You could smell the stench of civilisation, or what passed for civilisation in the sink of souls that is named Solis.
Even down in an old cellar, where the cloying smell of damp and decay lingered long. It seemed to linger on the nose and you could, if you thought about it, even taste it. Sweet, yet with a tang that told you to keep well clear. Unless you were a rat of course. And this rat, all beady eyes and sharp teeth, was well aware of where that homely (to a rat) smell issued from.
The stench became stronger, carried on a man made breeze as the folk who worked the night dragged more of their illicit cargo up the winding rough hewn passage that would take ratty back to his home when he'd finished here. Torchlight flickered beyond the stout half open door, picking out shiny eyes should anyone of consequence have been watching, and voices, cursing the steps and low ceilings carried from below. And while back down there, in the sludge and detritus of the sewers, was food a plenty and everything a rat could need in his short, foetid life, here was dry, warn and exotic.
Ratty sniffed the air, cocked an ear then hurriedly squirmed his way back into the beaten, bashed and bruised wooded crate hed been using as a preening perch. Not a moment too soon, though it was unlikely the smugglers who were dragging more contraband into the already crammed space would have given him a second glance even if they had noticed him. Not exactly uncommon, his type, and rats, like brats, were mostly ignored.
All this, a pair of beady eyes watched from the darkest of corners. Not a rat this one, but a brat from the streets. A street rat if you like, and rat-like in more ways than his wirey stature and sharp features. Scuz, they called him, a small kid, quiet, agile, sneaky and so very inquisitive. As easily ignored as any rat, sat on a street corner above ground, but if these smugglers found him now, well rat food....
But they wouldnt find Scuz, hidden away under the stairs in among the debris and the long forgtotten detritus of this smugglers dens former life. Not if he could help it anyway. And of that he was sure. Just another watchers job this one, for that dark hearted bastard who flicked him coin now and then for his efforts. Mind you, dark hearted or not, Malice had never raised a hand to him, nor even his voice come to think. But you wouldnt cross him, street kid, city guard or bloody SLord of Solis, no you'd make sre you didnt do that!
"Keep a watch, Scuzzer, and you make a good note of their faces and theres a few coin in your grubby hand for it" he'd been told a few days ago. And so he'd taken Malices coin, well the promise of coin, in return for a little sneaking and peaking. And here he was, a rat in a run, watching smugglers at their job. Faces were not easy to pick out in this torch shadowed gloom, but the swagger of their walk, the cut of a cloak, the sound of their voices all told him as much about them as a face ever would. They were Blazes' boys, for sure. moonlighting for a few extra bits in the purse, not taking as much care as they should, not thinking they needed too. The room descended into muted darkness once again as Blazes' boys went back into the bowels for whatever else they had down there where the smells would make your eyes water. And so it was time for this hidden rat to make his way back up above and collect that coin, maybe buy a decent breakfast.

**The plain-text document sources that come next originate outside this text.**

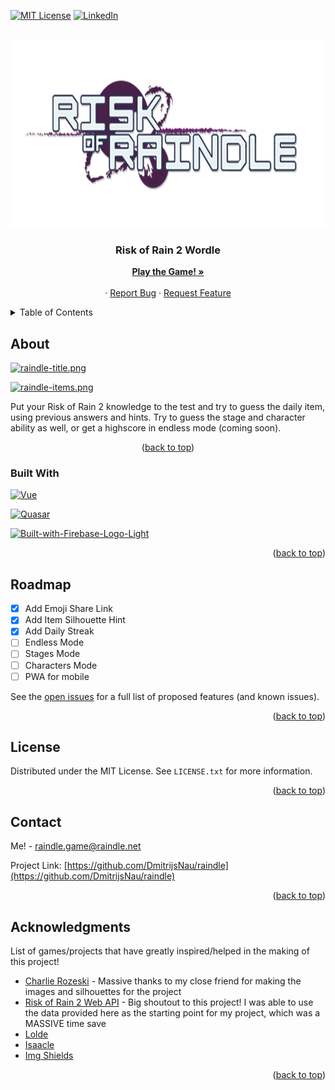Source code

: <!-- Improved compatibility of back to top link: See: https://github.com/othneildrew/Best-README-Template/pull/73 -->

<a name="readme-top"></a>

<!--
*** Thanks for checking out the Best-README-Template. If you have a suggestion
*** that would make this better, please fork the repo and create a pull request
*** or simply open an issue with the tag "enhancement".
*** Don't forget to give the project a star!
*** Thanks again! Now go create something AMAZING! :D
-->

<!-- PROJECT SHIELDS -->
<!--
*** I'm using markdown "reference style" links for readability.
*** Reference links are enclosed in brackets [ ] instead of parentheses ( ).
*** See the bottom of this document for the declaration of the reference variables
*** for contributors-url, forks-url, etc. This is an optional, concise syntax you may use.
*** https://www.markdownguide.org/basic-syntax/#reference-style-links
-->
<!-- [![Contributors][contributors-shield]][contributors-url]
[![Forks][forks-shield]][forks-url]
[![Stargazers][stars-shield]][stars-url]
[![Issues][issues-shield]][issues-url]
-->

[![MIT License][license-shield]][license-url]
[![LinkedIn][linkedin-shield]][linkedin-url]

<!-- PROJECT LOGO -->
<br />
<div align="center">
  <a href="https://github.com/DmitrijsNau/raindle">
    <img src="./public/images/raindle_logo.png" alt="Logo" width="700" height="300">
  </a>

  <h3 align="center">Risk of Rain 2 Wordle</h3>

  <p align="center">
    <a href="https://raindle.net/"><strong>Play the Game! »</strong></a>
    <br />
    <br />
    ·
    <a href="https://github.com/DmitrijsNau/raindle/issues/new?labels=bug&template=bug-report---.md">Report Bug</a>
    ·
    <a href="https://github.com/DmitrijsNau/raindle/issues/new?labels=enhancement&template=feature-request---.md">Request Feature</a>
  </p>
</div>

<!-- TABLE OF CONTENTS -->
<details>
  <summary>Table of Contents</summary>
  <ol>
    <li>
      <a href="#about-the-project">About The Project</a>
      <ul>
        <li><a href="#built-with">Built With</a></li>
      </ul>
    </li>
    <li><a href="#roadmap">Roadmap</a></li>
    <li><a href="#license">License</a></li>
    <li><a href="#contact">Contact</a></li>
    <li><a href="#acknowledgments">Acknowledgments</a></li>
  </ol>
</details>

<!-- ABOUT THE PROJECT -->

## About

[![raindle-title.png](https://i.postimg.cc/W1Sxgq8F/raindle-title.png)](https://postimg.cc/JsDTWn9M)

[![raindle-items.png](https://i.postimg.cc/kM0CgSY7/raindle-items.png)](https://postimg.cc/mhyJdPGn)

Put your Risk of Rain 2 knowledge to the test and try to guess the daily item, using previous answers and hints. Try to guess the stage and character ability as well, or get a highscore in endless mode (coming soon).

<p align="center">(<a href="#readme-top">back to top</a>)</p>

### Built With

[![Vue][Vue.js]][Vue-url]

[![Quasar][Quasar]][Quasar-url]

[<img src="https://i.postimg.cc/FRkMxZB4/Built-with-Firebase-Logo-Light.png" alt="Built-with-Firebase-Logo-Light" width="90" height=40/>](https://postimg.cc/hzgZD9ny)

<p align="right">(<a href="#readme-top">back to top</a>)</p>

<!-- ROADMAP -->

## Roadmap

- [x] Add Emoji Share Link
- [x] Add Item Silhouette Hint
- [x] Add Daily Streak
- [ ] Endless Mode
- [ ] Stages Mode
- [ ] Characters Mode
- [ ] PWA for mobile

See the [open issues](https://github.com/DmitrijsNau/raindle/issues) for a full list of proposed features (and known issues).

<p align="right">(<a href="#readme-top">back to top</a>)</p>

<!-- LICENSE -->

## License

Distributed under the MIT License. See `LICENSE.txt` for more information.

<p align="right">(<a href="#readme-top">back to top</a>)</p>

<!-- CONTACT -->

## Contact

Me! - raindle.game@raindle.net

Project Link: [https://github.com/DmitrijsNau/raindle](https://github.com/DmitrijsNau/raindle)

<p align="right">(<a href="#readme-top">back to top</a>)</p>

<!-- ACKNOWLEDGMENTS -->

## Acknowledgments

List of games/projects that have greatly inspired/helped in the making of this project!

- [Charlie Rozeski](https://rozeski.net/) - Massive thanks to my close friend for making the images and silhouettes for the project
- [Risk of Rain 2 Web API](https://riskofrain2api.herokuapp.com/) - Big shoutout to this project! I was able to use the data provided here as the starting point for my project, which was a MASSIVE time save
- [Lolde](https://loldle.net/)
- [Isaacle](https://isaacle.net/)
- [Img Shields](https://shields.io)

<p align="right">(<a href="#readme-top">back to top</a>)</p>

<!-- MARKDOWN LINKS & IMAGES -->
<!-- https://www.markdownguide.org/basic-syntax/#reference-style-links -->

[contributors-shield]: https://img.shields.io/github/contributors/othneildrew/Best-README-Template.svg?style=for-the-badge
[contributors-url]: https://github.com/DmitrijsNau/raindle/graphs/contributors
[forks-shield]: https://img.shields.io/github/forks/othneildrew/Best-README-Template.svg?style=for-the-badge
[forks-url]: https://github.com/DmitrijsNau/raindle/network/members
[stars-shield]: https://img.shields.io/github/stars/othneildrew/Best-README-Template.svg?style=for-the-badge
[stars-url]: https://github.com/DmitrijsNau/raindle/stargazers
[issues-shield]: https://img.shields.io/github/issues/othneildrew/Best-README-Template.svg?style=for-the-badge
[issues-url]: https://github.com/DmitrijsNau/raindle/issues
[license-shield]: https://img.shields.io/github/license/othneildrew/Best-README-Template.svg?style=for-the-badge
[license-url]: https://github.com/DmitrijsNau/raindle/blob/main/LICENSE.txt
[linkedin-shield]: https://img.shields.io/badge/-LinkedIn-black.svg?style=for-the-badge&logo=linkedin&colorB=555
[linkedin-url]: https://www.linkedin.com/in/dima-naudzuns-499b96210/
[Vue.js]: https://img.shields.io/badge/Vue.js-35495E?style=for-the-badge&logo=vuedotjs&logoColor=4FC08D
[Vue-url]: https://vuejs.org/
[Quasar]: https://img.shields.io/badge/Quasar-000000?style=for-the-badge&logo=quasar&logoColor=3492eb
[Quasar-url]: https://quasar.dev/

What was it about rats? Not given a second glance most of the time. Except when the rat catchers about. A rat needs all his wits about him then. And one of Blazes' boys had a knack for ratting. From a small gnawed hold in an old crumbling crate, a pair of ratty eyes watched disinterestedly as another rat met its untimely but often expected end. At the hands of a ratter who wasnt aware that, with a single swing of his sand-filled sap, he'd just crossed Malice the black hearted bastard, but who, if hed known, would almost certainly have not cared anyway. Thats the nature of rat catchers. A rat is a rat and its catching the rat that matters, not whose pet the rat might have been. After all, the're cheap and plentiful, and you could always get another one.